If you’re using an ordinary optical microscope for your inspection process, you need quite a high magnification – something like 200x or 400x – to check whether fibers are in good condition and to see (and measure) defects and scratches. The task is challenging for an inexperienced operator. Because you can only see one fiber at a time, you have to scroll to look at the first fiber, then the next, and so forth. If the connector has 24 fibers, it takes time to look at each fiber and determine a pass/fail result for the connector. Visual inspection is further complicated by inconsistent skill levels and the eyesight of different operators.

Visual inspection is made easier with an automated fiberscope. This instrument images and processes each fiber based on a set of rules and criteria that meet IEC standards (or your custom test parameters). At its essence, the automated fiberscope is a digital microscope that views connectors, looks for defects, and measures defects.

The FastMT fiberscope manufactured by FiberQA is designed to be used on MT ferrules, which generally have rows of 12 fibers in one connector (12, 24, 36 and so forth, up to 72 fibers). This instrument cleverly locates and identifies the fibers, organizes the images, and displays a live view of all ferrules on the monitor at the same time. You might call it “intelligent vision.” Since all fibers are shown at once, it’s easy to determine if the connector needs additional cleaning before analysis.

Next, you push a button to process the image. The FastMT fiberscope identifies defects on each fiber using sophisticated machine-vision algorithms then compares this with a set of rules. Here’s an example rule: “There can be no scratches greater than 3 microns within the core zone of each fiber.” The fiberscope lists all defects with measurements and provides a pass/fail result for each fiber in the connector. If any fibers fail, then the connector as a whole fails.

FastMTAs a side note, FiberQA recently released a new software version for its FastMT fiberscope models FMT-080, FMT-200, and FMT-400.

This significant software upgrade offers a variety of robust features to customize your testing process.

 

 

Automated fiberscope versus manual inspection with an optical microscope

“Automation” is the holy grail of the fiber optic industry, and this certainly applies to cable assembly facilities. Since our industry is so labor intensive, whenever you have an instrument that can save labor and time, you can potentially streamline your process and save expenses. The FastMT fiberscope replaces a manual visual inspection process with automation to image and process MT ferrules. Once this fiberscope is set up for your particular fiber optic cable assembly product, the operator just plugs in the connector. The instrument checks for defects, then provides pass/fail results (with either a green light or red light). Next, the operator simply packages the good connectors and ships them.

While different cable assembly houses discover different benefits when using an automated fiberscope, Fiber Optic Center customers report 3 key benefits of integrating the FastMT into their testing process: objective versus subjective measurements, continual process improvement, and proof of documentation.
##############################
:: QUESTIONS TO ANSWER ::
(A) Which key benefits of the FastMT does the fiberscope passage say Fiber Optic Center customers report? List every one.
(B) Write out the fiberscope passage word for word, everything from "Visual inspection is made" down to "and measures defects.".
##############################
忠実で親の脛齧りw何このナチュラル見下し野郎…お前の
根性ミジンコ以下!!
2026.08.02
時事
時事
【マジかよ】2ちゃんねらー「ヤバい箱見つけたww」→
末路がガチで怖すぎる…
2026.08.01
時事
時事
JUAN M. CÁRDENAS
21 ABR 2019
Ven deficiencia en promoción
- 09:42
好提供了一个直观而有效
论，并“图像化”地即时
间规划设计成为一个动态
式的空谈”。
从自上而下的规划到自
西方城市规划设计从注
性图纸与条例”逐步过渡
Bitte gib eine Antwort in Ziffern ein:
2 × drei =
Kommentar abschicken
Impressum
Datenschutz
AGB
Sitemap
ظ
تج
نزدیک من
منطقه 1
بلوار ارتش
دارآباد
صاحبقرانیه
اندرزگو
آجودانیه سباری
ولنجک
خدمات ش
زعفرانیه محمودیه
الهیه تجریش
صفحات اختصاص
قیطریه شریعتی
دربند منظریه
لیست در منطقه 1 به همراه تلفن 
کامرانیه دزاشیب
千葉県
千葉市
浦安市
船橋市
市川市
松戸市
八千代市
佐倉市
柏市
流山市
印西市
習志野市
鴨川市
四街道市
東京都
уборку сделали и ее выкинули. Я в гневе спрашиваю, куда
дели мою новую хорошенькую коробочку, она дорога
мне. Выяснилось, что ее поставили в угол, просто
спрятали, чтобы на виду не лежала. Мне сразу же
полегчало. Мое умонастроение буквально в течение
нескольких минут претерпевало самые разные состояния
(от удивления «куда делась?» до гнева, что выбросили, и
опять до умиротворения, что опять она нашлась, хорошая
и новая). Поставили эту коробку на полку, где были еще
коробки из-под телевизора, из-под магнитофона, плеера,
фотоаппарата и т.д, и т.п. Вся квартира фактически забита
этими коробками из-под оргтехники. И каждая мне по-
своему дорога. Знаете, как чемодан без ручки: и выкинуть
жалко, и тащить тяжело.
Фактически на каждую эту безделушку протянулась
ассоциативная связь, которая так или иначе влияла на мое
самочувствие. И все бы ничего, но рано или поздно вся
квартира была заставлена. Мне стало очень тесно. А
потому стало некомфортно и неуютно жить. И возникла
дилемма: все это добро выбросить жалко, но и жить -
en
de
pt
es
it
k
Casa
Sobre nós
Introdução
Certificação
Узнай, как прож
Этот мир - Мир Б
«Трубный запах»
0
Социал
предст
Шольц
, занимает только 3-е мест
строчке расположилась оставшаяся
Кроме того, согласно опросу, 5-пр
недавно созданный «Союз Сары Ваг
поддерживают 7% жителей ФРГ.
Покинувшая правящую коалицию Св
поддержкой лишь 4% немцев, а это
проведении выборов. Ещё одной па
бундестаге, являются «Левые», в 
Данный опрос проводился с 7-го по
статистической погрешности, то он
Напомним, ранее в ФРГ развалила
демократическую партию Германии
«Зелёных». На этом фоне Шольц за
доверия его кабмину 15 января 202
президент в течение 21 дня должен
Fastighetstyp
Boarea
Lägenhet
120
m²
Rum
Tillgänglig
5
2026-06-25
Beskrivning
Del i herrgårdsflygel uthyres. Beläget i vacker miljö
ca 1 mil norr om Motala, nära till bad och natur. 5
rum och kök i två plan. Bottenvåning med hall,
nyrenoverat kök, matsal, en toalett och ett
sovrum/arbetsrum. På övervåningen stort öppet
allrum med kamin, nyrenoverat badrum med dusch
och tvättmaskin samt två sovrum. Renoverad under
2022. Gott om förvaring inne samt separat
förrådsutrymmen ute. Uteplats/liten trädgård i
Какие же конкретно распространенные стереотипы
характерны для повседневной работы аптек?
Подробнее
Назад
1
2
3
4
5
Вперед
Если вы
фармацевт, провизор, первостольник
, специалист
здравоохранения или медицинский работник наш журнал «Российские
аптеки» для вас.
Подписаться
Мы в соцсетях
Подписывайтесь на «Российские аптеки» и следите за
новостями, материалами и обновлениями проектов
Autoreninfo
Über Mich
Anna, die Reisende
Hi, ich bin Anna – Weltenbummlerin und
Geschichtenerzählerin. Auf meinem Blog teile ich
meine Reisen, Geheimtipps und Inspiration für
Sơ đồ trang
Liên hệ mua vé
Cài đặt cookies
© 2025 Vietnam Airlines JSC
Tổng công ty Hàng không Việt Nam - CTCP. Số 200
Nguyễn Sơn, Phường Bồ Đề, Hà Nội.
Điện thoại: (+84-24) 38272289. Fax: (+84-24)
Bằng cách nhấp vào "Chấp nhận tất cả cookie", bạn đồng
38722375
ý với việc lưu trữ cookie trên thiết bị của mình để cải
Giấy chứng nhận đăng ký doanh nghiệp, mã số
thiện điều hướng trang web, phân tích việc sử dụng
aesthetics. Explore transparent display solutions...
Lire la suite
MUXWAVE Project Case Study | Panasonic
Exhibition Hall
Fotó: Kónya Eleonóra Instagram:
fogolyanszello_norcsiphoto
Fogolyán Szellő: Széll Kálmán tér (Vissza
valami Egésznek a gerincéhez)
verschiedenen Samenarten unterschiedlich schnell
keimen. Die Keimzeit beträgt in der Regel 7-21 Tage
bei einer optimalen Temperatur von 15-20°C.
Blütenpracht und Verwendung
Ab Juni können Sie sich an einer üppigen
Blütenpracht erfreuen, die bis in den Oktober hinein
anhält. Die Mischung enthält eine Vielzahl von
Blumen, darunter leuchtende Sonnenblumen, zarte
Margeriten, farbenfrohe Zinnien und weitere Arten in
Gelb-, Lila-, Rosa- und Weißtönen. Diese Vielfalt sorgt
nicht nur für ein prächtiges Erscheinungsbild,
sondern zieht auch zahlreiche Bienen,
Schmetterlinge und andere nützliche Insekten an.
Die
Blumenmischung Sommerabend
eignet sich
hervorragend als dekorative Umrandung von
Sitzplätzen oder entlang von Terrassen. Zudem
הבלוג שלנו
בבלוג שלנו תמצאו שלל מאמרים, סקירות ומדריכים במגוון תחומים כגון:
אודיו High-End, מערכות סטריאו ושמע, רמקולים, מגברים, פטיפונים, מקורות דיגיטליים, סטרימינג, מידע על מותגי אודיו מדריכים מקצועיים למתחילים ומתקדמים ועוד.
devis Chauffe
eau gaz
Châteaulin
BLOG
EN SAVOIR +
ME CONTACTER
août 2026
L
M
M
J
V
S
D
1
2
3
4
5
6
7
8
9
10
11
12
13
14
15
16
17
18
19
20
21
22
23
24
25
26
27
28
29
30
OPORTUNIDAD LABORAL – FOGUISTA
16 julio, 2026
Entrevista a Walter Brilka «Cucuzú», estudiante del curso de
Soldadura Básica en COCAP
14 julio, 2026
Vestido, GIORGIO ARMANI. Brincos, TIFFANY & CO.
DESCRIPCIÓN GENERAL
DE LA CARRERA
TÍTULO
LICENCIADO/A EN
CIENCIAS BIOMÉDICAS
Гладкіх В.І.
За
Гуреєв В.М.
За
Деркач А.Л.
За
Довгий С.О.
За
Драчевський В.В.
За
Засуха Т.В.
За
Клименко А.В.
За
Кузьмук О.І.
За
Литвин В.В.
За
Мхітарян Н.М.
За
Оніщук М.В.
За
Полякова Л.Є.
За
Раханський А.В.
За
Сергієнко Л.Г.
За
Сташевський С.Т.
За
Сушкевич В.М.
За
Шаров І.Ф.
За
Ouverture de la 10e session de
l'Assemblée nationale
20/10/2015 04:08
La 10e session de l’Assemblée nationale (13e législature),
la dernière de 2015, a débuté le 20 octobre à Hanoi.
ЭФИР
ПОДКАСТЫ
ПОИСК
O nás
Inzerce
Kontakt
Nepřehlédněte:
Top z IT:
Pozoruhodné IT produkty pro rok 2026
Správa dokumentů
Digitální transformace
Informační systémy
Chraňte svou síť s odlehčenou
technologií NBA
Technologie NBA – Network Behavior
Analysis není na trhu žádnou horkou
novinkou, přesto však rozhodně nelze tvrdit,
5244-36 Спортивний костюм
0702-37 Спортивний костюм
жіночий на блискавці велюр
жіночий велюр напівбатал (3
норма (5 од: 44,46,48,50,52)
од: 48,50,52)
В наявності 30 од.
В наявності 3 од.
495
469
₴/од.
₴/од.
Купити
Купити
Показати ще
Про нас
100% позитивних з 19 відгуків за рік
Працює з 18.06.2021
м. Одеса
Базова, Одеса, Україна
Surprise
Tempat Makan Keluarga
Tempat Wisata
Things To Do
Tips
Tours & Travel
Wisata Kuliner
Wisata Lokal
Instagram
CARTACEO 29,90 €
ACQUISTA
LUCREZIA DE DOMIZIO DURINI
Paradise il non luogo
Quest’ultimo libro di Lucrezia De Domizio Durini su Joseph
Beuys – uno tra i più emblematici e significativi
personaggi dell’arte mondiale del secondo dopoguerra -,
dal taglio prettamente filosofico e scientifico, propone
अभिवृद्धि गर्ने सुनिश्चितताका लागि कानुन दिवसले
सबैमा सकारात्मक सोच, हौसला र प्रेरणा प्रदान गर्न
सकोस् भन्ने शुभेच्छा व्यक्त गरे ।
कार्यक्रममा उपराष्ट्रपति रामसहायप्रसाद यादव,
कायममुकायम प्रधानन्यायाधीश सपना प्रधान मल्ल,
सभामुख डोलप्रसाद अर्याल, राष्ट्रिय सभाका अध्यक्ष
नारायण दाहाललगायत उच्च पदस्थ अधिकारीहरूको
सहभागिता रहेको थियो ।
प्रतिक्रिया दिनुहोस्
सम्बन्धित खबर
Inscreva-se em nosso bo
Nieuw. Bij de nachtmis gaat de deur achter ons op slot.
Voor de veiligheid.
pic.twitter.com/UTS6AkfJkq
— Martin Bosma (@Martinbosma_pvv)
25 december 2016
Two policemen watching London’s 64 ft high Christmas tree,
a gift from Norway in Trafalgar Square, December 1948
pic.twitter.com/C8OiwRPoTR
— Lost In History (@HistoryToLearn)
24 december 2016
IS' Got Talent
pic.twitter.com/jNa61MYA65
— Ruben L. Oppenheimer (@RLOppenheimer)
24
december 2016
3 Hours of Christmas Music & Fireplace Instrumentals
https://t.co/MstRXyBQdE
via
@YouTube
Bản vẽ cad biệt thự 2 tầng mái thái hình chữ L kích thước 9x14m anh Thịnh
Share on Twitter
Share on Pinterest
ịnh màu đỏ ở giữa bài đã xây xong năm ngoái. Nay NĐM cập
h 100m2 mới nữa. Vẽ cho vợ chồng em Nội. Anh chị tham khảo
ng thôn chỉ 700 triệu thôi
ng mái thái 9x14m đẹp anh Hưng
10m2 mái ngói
##############################
:: SOLUTIONS IN ORDER ::
(A)
- Objective versus subjective measurements
- Continual process improvement
- Proof of documentation

(B)
Visual inspection is made easier with an automated fiberscope. This instrument images and processes each fiber based on a set of rules and criteria that meet IEC standards (or your custom test parameters). At its essence, the automated fiberscope is a digital microscope that views connectors, looks for defects, and measures defects.